1937: Case Club Final Argument
“The Associated Press and twelve member newspapers bring this suit in equity, to enjoin the Ann Arbor radio station from broadcasting news items abstracted from the newspapers published on the streets in Ann Arbor, Adrian, and nearby towns. The Associated Press claims that this news is obtained at great expense; that the radio station shares none of this expense; and that such action of the radio station constitutes unfair competition which should be enjoined. Furthermore, the Associated Press claims it has a property right in the news as published. The radio station denies that plaintiff has a property right in the news, and denies that the broadcasting from newspapers amounts to unfair competition.”
1977: The Codicil
“The traditional Henry M. Campbell Moot Court Competition underwent significant alterations this year under co-director Mike Herbert. Seniors were allowed into the competition and the problem proved to be a precursor of a major Supreme Court reverse discrimination case, [Regents of the University of California v. Bakke].”
1990: The Quadrangle
“This year’s topic involved the removal of a tube supplying food and water to a woman in a permanent coma-like state. Half of the teams represented the woman’s family, arguing that the woman had a right to refuse medical treatment.
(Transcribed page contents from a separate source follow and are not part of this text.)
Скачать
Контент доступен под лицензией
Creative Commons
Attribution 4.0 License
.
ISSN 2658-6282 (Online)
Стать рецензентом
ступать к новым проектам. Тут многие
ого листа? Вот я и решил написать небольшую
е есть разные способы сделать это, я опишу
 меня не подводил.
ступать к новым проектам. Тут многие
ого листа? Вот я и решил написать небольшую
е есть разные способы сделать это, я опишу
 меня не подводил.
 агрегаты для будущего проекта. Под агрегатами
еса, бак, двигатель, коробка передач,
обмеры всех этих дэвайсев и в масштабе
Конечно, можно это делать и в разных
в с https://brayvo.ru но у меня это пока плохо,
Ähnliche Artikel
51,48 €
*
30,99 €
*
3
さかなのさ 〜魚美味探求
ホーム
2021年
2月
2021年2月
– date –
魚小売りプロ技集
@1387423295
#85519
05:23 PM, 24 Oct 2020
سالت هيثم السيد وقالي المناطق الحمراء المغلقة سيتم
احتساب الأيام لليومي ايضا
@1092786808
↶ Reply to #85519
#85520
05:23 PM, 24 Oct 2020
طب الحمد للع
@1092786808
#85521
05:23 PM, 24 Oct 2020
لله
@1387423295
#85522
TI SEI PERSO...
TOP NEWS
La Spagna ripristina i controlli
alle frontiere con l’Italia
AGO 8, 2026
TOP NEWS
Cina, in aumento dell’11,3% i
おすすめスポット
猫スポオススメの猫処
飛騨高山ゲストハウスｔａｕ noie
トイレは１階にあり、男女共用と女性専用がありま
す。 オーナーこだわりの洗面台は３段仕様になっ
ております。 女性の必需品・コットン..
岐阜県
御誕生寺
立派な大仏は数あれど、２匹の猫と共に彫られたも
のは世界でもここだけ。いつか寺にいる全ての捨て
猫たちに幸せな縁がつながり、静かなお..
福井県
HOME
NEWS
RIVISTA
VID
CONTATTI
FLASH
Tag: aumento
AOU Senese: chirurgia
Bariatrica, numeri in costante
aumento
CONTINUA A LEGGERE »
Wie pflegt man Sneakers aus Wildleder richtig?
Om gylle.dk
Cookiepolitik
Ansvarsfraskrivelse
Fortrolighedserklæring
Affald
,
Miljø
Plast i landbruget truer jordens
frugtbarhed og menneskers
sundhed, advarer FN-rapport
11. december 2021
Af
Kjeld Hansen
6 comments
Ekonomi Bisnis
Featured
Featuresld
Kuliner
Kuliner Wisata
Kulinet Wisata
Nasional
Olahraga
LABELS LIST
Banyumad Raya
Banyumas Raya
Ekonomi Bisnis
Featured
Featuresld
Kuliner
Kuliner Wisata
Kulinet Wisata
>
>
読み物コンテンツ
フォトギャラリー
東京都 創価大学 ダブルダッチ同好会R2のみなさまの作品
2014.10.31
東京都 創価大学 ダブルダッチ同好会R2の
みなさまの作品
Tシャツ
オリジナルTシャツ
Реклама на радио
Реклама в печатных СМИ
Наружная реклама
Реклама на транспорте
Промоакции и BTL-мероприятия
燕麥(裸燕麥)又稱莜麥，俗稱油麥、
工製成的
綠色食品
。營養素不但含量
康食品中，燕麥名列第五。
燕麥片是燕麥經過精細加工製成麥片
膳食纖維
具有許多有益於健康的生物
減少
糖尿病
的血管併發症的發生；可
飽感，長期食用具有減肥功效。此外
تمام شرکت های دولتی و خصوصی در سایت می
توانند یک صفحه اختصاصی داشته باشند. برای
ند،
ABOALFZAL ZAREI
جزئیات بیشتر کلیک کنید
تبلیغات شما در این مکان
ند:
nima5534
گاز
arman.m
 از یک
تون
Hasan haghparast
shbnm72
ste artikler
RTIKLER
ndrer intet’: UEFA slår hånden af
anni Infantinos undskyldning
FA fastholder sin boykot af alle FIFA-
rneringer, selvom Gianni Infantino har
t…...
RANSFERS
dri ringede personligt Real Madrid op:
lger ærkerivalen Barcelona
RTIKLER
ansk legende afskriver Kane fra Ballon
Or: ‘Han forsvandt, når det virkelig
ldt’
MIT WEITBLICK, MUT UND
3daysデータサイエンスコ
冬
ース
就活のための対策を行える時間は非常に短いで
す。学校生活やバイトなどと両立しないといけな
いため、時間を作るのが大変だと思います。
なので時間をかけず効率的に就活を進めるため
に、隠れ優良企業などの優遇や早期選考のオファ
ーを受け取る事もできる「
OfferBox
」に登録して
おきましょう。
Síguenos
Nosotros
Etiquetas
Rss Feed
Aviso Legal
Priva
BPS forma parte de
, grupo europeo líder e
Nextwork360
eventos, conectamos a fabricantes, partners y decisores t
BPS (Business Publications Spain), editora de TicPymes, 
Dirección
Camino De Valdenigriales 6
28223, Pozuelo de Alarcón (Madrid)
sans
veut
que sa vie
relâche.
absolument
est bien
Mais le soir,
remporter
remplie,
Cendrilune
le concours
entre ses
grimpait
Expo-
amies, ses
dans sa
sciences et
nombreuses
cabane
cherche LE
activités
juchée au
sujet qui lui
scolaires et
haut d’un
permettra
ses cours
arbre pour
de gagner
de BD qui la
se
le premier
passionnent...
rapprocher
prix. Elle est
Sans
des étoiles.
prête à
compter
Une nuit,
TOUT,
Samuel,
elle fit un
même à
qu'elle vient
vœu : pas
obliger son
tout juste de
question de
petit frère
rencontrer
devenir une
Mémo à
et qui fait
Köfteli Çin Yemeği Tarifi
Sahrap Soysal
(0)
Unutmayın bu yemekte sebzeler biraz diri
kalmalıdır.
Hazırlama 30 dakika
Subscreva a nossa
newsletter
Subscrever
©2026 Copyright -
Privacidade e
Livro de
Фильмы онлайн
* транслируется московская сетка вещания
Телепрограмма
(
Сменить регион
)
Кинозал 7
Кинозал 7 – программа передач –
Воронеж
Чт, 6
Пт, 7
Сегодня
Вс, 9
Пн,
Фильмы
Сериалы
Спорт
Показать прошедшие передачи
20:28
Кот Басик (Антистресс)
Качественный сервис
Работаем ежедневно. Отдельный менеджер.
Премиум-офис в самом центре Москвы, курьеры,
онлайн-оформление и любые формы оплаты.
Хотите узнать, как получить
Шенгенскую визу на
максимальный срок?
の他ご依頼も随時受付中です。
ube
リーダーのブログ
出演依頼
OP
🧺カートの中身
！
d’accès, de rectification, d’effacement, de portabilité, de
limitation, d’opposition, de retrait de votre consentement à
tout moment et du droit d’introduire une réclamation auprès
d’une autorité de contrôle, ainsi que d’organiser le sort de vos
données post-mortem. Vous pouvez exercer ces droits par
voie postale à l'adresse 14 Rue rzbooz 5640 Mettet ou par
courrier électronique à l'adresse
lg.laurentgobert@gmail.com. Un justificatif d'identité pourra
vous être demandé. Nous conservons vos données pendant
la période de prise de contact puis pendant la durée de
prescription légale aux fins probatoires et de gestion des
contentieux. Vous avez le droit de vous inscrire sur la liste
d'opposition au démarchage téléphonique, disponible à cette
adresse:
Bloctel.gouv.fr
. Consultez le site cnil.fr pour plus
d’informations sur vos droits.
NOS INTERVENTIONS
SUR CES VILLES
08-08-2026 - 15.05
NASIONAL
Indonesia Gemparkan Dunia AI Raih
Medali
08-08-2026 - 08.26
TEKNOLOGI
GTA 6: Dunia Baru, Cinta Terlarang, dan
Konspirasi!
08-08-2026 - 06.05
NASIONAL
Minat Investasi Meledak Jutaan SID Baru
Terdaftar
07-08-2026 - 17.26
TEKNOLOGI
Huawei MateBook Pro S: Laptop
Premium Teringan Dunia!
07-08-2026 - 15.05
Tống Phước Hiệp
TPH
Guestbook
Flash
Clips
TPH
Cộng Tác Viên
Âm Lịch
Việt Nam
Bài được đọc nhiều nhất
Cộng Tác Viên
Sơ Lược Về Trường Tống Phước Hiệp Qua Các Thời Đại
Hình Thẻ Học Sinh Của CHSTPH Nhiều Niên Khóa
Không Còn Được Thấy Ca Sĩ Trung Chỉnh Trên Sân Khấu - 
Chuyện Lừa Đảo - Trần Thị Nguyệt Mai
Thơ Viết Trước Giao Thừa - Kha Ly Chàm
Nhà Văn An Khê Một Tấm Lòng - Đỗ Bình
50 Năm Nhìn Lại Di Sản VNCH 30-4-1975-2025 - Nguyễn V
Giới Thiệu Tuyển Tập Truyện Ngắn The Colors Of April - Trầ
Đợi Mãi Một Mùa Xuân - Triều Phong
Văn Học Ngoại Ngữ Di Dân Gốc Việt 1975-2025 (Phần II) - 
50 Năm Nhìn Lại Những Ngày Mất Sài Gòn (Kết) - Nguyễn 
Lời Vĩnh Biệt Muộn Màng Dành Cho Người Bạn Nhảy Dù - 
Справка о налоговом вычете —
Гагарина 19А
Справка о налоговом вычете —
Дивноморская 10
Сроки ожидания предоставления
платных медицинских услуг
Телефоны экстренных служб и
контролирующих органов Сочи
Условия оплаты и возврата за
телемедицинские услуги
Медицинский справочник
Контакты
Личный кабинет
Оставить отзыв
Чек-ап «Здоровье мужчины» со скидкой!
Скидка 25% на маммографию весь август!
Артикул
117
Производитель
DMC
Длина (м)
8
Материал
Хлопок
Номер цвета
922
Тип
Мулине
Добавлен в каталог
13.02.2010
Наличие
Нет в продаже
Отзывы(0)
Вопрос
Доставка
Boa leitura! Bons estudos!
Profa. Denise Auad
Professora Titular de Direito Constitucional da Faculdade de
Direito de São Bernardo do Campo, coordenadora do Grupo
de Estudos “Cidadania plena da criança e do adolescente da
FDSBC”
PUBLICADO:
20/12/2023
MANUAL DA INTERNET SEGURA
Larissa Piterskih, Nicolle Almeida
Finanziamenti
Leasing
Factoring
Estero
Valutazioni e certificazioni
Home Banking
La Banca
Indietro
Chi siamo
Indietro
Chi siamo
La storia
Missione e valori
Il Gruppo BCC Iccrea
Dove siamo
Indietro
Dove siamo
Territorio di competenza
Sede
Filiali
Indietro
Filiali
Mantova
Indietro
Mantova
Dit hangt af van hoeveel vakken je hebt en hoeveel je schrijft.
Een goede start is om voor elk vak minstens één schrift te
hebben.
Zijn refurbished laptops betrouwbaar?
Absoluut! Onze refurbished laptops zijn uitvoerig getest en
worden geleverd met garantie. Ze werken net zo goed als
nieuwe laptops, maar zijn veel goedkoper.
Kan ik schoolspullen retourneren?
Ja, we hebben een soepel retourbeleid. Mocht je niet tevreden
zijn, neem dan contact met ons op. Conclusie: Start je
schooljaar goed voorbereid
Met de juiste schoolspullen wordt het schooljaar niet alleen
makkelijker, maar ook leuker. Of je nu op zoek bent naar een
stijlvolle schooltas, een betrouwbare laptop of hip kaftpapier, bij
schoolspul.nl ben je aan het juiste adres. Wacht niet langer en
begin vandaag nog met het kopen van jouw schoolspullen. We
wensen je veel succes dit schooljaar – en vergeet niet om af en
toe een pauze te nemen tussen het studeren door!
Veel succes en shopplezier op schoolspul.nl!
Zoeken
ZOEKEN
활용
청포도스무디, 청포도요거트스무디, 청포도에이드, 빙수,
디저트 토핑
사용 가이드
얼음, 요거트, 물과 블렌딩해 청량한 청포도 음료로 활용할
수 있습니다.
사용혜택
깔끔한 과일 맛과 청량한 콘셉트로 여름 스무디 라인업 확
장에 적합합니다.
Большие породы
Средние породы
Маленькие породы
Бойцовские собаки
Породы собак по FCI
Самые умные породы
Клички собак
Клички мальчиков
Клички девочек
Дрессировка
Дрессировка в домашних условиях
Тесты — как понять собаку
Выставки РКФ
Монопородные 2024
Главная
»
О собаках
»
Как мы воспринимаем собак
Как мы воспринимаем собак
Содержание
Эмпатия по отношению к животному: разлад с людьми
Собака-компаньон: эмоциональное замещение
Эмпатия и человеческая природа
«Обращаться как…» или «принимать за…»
The remainder of the teams represented the hospital, likening removal of food and water to euthanasia.”
2004: Res Gestae
“The case concerned the constitutionality of the Defense of Marriage Act (DOMA) under the Full Faith and Credit and Fifth Amendment Due Process Clauses of the U.S. Constitution. Sanders and Page represented the petitioner, an individual seeking to recover a money judgment based on a tort action. Gabriel and Lorenz represented the respondent, a corporation seeking protection from the judgment under DOMA, which contains a provision stating that no state shall be forced to recognize another state’s judgment if it is based on a claim arising from a same-sex marriage.”
1951: Res Gestae
“The question this year deals with the Internal Security Act. The facts: One James Redder is the chairman of a Communist front organization. He has been accused of disseminating Communist literature in violation of the act. He has been jailed after findings of fact by the authority set up under the act. He brings this action to test the constitutionality of the McCarran Bill. It promises to be an interesting question and most certainly it is timely.”
1963: The Quad
“This year's Campbell problem, prepared by Professors Estep and Israel, involved the constitutionality of a legislative reapportionment scheme and the appearance on a state’s electoral ballot of candidates’ race and religion.”
1988: The Quadrangle
“The 1988 Henry M. Campbell Moot Court Competition addresses the issue of surrogate mothering. Specifically, the first-round question raises a challenge to a state statute that prohibits surrogate services for compensation. The would-be biological father and the surrogate mother, both of whom were criminally convicted under the statute, claim that the prohibition violates the constitutional right of privacy as recognized by the United States Supreme Court. The statute presented in the Competition problem closely parallels bills currently being considered by the legislatures of several states.”